> [What is expected]: Lines in the entries below where the word "rule" shows up should each be copied.

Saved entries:
=== Begin Enclosure ===
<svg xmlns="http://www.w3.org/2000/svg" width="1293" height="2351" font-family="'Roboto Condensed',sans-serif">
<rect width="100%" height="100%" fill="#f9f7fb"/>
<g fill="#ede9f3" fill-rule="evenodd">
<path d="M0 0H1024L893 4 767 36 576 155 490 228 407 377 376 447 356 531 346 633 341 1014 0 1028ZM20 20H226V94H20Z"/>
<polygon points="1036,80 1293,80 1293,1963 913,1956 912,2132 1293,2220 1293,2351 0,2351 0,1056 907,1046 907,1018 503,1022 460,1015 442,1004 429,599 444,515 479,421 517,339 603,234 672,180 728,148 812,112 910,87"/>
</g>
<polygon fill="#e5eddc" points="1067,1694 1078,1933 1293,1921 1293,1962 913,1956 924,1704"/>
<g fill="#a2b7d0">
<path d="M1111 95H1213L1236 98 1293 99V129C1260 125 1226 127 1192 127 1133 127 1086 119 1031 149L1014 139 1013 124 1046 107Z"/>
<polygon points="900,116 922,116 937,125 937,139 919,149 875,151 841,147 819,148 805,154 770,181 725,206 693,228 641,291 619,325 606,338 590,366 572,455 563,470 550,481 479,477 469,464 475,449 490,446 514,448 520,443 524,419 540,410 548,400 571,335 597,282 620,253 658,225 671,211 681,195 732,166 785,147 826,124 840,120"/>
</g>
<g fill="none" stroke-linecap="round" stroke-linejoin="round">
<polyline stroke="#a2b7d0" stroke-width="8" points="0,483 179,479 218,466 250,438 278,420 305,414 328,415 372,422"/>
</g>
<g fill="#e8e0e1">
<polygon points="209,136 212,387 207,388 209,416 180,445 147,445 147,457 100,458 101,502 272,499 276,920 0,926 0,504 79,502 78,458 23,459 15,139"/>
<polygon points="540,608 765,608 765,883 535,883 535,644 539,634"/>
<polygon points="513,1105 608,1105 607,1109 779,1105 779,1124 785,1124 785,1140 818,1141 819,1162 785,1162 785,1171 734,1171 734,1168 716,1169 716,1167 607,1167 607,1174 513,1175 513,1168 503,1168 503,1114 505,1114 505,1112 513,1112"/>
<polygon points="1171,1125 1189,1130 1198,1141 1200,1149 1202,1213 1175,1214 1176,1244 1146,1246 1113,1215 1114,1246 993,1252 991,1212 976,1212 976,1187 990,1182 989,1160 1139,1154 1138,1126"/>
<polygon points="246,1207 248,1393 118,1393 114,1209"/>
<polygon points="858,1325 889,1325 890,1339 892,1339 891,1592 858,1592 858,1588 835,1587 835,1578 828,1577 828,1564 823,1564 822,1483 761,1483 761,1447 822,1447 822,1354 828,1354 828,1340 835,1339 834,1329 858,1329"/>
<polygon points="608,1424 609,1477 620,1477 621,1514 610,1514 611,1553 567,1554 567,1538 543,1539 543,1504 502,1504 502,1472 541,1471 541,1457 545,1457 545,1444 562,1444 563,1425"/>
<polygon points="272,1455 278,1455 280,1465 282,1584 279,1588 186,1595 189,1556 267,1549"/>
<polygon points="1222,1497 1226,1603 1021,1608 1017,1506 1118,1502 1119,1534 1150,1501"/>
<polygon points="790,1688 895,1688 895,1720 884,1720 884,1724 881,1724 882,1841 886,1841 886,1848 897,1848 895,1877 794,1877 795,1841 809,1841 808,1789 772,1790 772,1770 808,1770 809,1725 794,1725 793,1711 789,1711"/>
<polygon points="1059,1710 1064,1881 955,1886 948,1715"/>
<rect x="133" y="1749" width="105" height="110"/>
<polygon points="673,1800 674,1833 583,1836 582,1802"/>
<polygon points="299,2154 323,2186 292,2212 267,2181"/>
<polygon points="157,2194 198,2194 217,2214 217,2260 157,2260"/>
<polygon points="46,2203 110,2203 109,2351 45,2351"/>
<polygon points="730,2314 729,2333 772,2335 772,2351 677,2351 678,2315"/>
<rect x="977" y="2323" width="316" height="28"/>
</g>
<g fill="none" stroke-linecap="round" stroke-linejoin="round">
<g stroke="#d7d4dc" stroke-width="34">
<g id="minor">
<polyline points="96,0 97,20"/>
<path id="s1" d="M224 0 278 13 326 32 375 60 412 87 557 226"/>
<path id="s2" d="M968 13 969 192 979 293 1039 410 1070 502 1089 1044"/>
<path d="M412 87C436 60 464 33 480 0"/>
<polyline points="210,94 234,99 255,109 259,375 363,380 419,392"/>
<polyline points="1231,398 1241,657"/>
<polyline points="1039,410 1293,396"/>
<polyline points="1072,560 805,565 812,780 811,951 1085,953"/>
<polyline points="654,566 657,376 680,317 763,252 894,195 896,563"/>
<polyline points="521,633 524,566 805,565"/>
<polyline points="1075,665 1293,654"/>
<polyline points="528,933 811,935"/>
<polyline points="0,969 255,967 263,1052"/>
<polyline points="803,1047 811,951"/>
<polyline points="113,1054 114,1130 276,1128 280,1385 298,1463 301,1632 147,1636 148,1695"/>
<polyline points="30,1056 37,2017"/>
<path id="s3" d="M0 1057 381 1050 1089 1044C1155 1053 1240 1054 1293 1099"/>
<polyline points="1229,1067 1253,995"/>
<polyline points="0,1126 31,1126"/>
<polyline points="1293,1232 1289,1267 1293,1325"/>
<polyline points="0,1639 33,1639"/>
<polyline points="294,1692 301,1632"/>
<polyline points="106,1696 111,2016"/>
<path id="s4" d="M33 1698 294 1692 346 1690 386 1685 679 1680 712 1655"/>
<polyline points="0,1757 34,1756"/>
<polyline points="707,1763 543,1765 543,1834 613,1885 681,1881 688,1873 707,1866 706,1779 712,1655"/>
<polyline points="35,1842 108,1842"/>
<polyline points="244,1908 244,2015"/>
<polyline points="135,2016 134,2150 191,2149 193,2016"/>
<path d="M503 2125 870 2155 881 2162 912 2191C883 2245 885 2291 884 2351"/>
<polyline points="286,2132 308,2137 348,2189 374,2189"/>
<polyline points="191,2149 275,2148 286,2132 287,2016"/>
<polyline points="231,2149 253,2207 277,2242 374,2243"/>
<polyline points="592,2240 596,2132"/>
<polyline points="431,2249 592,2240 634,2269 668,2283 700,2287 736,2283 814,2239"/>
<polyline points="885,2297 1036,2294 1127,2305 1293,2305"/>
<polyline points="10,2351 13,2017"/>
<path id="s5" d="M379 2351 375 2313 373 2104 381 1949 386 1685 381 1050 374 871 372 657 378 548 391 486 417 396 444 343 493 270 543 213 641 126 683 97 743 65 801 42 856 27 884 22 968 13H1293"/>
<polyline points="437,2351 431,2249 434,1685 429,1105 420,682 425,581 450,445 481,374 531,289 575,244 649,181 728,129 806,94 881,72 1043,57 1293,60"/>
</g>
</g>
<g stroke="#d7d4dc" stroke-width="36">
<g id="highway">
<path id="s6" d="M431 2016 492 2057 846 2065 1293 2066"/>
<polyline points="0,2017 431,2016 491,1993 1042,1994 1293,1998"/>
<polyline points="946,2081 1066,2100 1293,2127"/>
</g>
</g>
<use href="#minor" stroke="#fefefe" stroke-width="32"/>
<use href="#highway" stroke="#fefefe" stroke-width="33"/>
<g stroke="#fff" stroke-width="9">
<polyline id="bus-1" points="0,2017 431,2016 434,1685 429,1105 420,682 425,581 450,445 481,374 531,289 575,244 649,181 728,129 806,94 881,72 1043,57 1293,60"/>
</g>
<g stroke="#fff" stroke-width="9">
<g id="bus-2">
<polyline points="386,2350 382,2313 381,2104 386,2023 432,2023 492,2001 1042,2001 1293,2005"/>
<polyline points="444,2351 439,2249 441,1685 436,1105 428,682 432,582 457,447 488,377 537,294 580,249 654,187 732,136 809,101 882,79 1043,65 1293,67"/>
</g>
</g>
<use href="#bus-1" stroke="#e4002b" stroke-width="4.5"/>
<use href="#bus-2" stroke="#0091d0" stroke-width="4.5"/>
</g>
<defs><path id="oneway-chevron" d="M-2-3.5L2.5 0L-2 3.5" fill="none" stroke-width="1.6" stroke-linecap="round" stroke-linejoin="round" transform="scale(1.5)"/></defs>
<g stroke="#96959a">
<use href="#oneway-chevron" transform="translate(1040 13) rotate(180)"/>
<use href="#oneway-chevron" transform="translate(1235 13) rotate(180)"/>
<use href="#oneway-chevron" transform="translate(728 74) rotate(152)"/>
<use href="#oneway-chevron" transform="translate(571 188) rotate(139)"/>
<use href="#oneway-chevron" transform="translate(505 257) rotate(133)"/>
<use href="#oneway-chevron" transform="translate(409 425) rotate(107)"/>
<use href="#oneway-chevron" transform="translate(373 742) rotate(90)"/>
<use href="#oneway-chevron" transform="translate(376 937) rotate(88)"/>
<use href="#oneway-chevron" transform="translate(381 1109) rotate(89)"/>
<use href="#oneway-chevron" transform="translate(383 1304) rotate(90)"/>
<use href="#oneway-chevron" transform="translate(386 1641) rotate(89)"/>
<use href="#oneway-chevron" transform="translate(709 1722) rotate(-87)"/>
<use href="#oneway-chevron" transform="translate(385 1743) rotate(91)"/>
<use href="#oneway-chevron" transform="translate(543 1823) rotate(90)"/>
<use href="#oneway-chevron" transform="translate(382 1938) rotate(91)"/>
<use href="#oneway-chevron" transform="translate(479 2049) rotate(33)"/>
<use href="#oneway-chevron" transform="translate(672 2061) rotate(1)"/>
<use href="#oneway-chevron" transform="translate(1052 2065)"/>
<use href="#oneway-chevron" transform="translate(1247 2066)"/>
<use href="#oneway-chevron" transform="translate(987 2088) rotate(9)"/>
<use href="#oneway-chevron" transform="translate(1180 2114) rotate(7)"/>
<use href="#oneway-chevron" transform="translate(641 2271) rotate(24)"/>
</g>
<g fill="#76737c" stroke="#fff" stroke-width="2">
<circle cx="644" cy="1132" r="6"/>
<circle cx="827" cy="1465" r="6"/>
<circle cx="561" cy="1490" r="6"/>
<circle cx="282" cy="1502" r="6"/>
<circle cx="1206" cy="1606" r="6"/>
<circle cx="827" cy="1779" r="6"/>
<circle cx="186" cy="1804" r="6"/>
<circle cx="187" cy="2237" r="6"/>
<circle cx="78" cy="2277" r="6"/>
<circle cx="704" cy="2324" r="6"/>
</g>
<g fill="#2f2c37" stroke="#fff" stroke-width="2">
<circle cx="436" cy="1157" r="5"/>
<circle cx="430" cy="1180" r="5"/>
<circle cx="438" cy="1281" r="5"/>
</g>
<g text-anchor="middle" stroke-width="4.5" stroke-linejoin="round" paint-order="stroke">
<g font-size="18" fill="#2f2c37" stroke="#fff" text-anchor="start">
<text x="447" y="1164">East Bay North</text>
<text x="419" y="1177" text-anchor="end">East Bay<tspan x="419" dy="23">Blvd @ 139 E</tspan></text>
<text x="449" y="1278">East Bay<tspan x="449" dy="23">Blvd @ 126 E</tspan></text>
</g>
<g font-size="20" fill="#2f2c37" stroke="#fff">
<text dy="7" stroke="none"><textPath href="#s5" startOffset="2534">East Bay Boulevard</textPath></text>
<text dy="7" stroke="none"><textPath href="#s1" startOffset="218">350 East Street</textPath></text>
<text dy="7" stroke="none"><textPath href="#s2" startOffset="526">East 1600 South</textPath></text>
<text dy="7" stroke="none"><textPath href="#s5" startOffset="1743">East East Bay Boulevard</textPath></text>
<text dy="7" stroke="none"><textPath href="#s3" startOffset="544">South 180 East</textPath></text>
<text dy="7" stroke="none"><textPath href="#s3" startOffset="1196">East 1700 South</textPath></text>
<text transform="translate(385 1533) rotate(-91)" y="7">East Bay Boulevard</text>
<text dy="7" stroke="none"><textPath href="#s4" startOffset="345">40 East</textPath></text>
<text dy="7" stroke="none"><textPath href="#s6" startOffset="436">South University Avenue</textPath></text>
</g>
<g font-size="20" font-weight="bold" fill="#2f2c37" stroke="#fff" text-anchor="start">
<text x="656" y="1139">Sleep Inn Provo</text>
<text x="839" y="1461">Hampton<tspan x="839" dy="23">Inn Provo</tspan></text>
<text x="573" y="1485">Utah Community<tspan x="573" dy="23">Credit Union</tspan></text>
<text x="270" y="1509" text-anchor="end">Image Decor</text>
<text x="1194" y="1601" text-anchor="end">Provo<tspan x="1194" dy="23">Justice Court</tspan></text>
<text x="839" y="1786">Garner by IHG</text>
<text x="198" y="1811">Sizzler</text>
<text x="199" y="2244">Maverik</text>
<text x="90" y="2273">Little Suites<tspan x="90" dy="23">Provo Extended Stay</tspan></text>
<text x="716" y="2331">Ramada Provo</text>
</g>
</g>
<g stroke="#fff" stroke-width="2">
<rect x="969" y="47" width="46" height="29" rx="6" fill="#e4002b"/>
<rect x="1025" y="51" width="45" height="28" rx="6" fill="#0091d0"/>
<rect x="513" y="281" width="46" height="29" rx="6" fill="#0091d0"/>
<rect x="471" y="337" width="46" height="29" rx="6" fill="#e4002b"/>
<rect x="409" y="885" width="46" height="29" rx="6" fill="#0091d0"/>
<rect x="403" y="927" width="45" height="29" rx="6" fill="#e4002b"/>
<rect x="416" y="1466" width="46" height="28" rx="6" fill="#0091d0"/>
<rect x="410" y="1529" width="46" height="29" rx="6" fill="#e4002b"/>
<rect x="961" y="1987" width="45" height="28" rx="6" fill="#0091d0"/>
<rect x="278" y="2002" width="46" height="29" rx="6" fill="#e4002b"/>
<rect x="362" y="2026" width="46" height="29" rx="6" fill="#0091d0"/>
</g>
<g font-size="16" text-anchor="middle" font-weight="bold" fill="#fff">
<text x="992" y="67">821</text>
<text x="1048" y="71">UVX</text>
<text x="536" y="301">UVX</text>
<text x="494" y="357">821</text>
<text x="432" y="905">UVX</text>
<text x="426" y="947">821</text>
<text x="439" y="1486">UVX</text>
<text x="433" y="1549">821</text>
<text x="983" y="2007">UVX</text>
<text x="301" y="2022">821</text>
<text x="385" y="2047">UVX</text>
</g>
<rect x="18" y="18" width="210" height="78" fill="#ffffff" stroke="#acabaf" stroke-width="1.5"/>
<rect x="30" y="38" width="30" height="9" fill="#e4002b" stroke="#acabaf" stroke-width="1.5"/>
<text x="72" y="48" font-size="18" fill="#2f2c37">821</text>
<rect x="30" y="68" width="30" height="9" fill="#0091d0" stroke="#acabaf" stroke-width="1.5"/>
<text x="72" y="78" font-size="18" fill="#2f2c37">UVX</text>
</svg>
=== End Enclosure ===
=== Begin Enclosure ===
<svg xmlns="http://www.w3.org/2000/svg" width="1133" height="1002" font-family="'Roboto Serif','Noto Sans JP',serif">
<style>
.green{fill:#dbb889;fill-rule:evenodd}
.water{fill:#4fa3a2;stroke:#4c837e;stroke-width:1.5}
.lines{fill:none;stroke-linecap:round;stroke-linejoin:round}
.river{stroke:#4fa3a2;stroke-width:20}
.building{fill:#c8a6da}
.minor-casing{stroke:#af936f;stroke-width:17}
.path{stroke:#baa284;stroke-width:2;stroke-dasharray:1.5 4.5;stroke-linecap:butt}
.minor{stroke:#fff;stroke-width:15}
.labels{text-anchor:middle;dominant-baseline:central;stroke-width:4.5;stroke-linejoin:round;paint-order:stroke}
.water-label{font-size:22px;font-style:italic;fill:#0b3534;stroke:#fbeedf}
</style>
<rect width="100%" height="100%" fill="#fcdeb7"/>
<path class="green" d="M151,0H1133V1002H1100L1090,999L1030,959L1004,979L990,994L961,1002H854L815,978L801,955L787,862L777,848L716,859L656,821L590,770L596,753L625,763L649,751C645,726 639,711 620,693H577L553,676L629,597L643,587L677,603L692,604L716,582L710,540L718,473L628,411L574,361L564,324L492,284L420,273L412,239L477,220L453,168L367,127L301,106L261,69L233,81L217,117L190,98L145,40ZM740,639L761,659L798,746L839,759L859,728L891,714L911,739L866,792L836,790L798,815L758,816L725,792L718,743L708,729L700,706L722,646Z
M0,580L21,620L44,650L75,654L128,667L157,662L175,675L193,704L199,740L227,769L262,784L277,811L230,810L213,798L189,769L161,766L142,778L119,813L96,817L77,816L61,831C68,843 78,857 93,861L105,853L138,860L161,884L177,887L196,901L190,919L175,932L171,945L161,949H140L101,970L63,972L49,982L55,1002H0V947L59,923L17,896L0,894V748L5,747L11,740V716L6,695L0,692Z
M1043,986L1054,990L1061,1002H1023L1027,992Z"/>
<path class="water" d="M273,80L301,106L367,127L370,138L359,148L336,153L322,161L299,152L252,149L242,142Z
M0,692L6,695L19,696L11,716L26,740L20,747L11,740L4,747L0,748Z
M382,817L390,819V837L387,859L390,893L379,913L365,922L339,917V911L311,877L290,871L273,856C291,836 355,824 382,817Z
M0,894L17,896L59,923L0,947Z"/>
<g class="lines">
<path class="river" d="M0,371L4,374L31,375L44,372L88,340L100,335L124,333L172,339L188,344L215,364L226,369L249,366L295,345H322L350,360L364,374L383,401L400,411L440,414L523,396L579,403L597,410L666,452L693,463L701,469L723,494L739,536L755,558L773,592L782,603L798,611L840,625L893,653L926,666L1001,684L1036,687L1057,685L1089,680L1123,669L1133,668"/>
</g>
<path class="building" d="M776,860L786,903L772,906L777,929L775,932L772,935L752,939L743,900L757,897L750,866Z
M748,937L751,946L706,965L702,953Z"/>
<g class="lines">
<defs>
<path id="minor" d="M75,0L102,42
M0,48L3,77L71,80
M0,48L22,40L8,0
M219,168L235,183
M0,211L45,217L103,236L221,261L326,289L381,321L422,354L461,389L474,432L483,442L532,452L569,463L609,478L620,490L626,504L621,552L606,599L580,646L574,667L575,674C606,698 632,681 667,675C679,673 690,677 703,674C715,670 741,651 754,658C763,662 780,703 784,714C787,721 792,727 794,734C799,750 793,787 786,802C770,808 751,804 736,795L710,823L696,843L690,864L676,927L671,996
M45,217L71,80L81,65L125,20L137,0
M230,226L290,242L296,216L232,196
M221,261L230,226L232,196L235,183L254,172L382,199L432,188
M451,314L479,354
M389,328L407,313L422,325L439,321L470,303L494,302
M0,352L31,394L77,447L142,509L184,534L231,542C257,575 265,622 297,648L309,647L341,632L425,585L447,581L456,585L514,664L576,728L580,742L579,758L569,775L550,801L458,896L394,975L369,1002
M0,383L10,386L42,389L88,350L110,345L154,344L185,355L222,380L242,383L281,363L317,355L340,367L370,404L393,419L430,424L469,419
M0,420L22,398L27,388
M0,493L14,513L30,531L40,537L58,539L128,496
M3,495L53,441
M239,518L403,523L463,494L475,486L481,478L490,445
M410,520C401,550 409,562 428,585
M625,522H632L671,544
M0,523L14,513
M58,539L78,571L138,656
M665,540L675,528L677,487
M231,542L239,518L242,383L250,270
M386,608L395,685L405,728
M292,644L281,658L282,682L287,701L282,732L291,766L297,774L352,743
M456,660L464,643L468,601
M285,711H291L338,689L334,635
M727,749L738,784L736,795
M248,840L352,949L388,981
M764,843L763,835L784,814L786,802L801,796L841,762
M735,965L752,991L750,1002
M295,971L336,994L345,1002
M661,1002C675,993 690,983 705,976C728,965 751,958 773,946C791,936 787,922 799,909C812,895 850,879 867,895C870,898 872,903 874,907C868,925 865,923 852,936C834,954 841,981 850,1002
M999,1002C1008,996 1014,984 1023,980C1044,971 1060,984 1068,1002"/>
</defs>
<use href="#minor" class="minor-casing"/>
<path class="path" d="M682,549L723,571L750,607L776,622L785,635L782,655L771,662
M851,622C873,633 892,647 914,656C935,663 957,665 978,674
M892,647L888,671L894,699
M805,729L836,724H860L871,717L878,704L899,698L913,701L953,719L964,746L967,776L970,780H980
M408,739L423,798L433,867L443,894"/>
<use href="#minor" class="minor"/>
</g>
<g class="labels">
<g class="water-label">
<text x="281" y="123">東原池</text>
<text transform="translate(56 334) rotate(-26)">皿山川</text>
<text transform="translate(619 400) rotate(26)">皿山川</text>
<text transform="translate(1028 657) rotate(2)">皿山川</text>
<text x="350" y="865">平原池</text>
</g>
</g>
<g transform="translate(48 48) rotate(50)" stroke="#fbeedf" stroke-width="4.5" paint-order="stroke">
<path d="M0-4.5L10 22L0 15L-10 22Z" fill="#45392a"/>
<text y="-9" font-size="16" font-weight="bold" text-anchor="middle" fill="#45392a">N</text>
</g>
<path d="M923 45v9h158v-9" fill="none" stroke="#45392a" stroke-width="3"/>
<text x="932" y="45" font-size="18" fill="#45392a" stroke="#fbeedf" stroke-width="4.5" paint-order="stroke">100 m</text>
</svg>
=== End Enclosure ===
> [Result of this exercise]:
<g fill="#ede9f3" fill-rule="evenodd">
.green{fill:#dbb889;fill-rule:evenodd}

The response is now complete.